Catalytic co-pyrolysis of 5-Amino-1H-Tetrazole assembled with copper and boron powder: Pyrolysis kinetics and reaction mechanism

As a novel rich nitrogen content material, 5-Amino-1H-Tetrazole (5AT) has been considerably popularized in the propellants area recently. The pyrolysis is deemed as the prelude of combustion for solid phase 5AT, which plays a crucial role in combustion process and grasping the pyrolysis characteristics will be more beneficial to further explore the combustion properties of 5AT-based propellant. In this paper, several efforts have been made to enhance the pyrolysis behaviors of 5AT, including employing metal particles as catalysts, and modifying the surface treatment method. Due to the calorific value, the boron and copper powder are selected as the potential catalysts. The solvent/non-solvent (S/NS) and solution recrystallization method are compared to explore the impact of these two modification methods. TG-FTIR technique is applied to capture evolved signals of organic compounds to further deduce the most probable decomposition pathway. Moreover, model-free and model-fitting methods are both employed to calculate the kinetic parameters. The results reveal that, for the modified 5AT samples with the same boron powder catalyst, the activation energies and reaction model (all governed by F4) in the initial stage (100-330 degrees C) are not significantly impacted by these two modification methods. However, during the latter stages (400-750 degrees C), the catalytic actions of boron powder appear to be more active, and solution recrystallization method exerts better modification effect, the activation energies was reduced 18.3 kJ/mol and 10.9 kJ/mol respectively for the latter stages compared to S/SN method. Also, the reaction model is transformed from n(th-)dimensional model (D3) to n(th)-order model (F1) in the third stage.
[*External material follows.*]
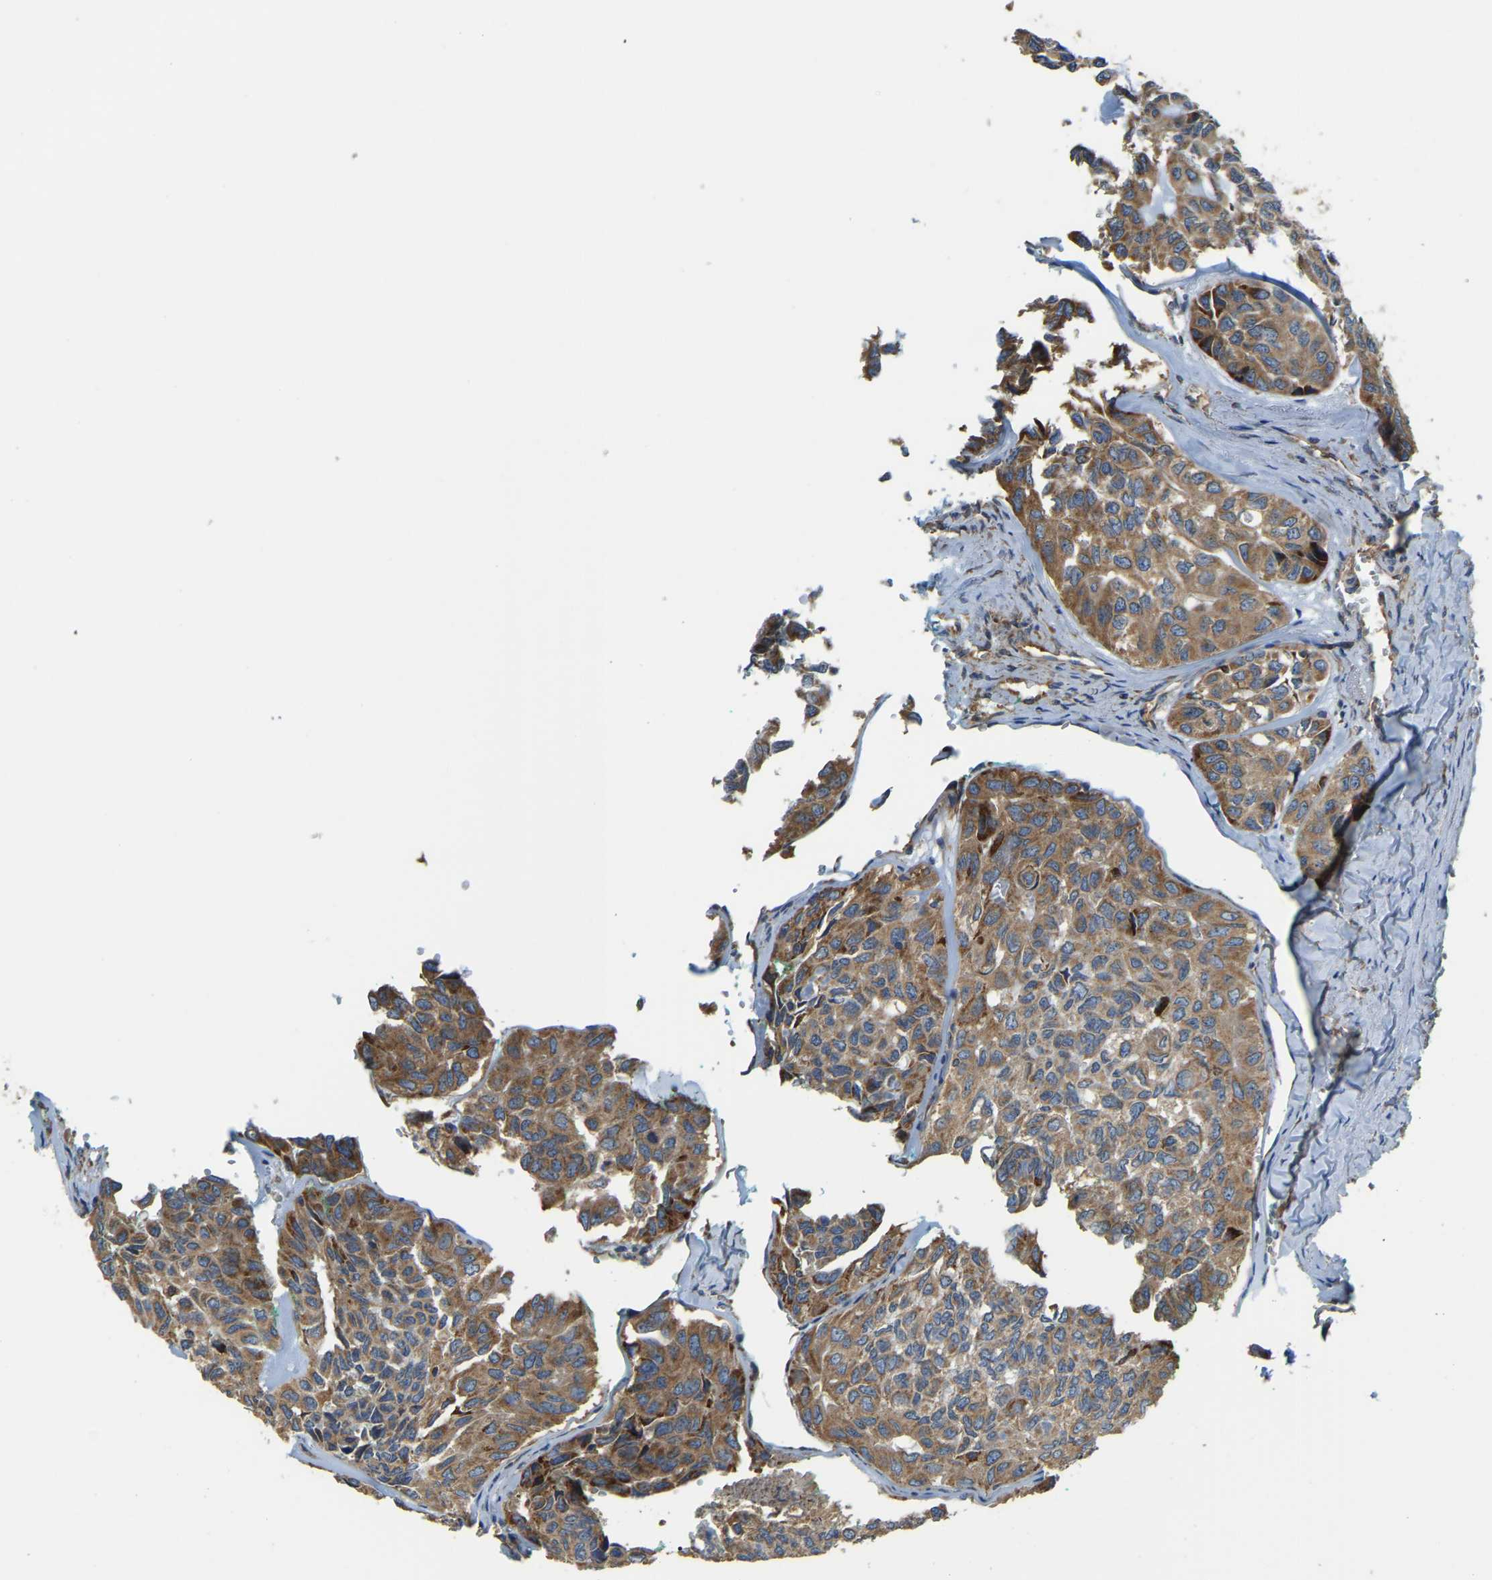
{"staining": {"intensity": "moderate", "quantity": ">75%", "location": "cytoplasmic/membranous"}, "tissue": "head and neck cancer", "cell_type": "Tumor cells", "image_type": "cancer", "snomed": [{"axis": "morphology", "description": "Adenocarcinoma, NOS"}, {"axis": "topography", "description": "Salivary gland, NOS"}, {"axis": "topography", "description": "Head-Neck"}], "caption": "This photomicrograph reveals IHC staining of human head and neck cancer (adenocarcinoma), with medium moderate cytoplasmic/membranous staining in about >75% of tumor cells.", "gene": "PSMD7", "patient": {"sex": "female", "age": 76}}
Particularly, the catalytic actions of copper powder results in the simplification of decomposition steps for 5AT, the activation energies was 138.8 kJ/mol and the catalytic effect of which was improved about 25% compared to the catalytic effect of boron powder in the first stage and its reaction model is also found to be changed into F3. It illustrates that copper powder could embody a better catalytic effect than boron powder under the same modification method. The conclusions of this study could provide a worthwhile guidance for the understanding, designs and applications of the 5AT-based propellants.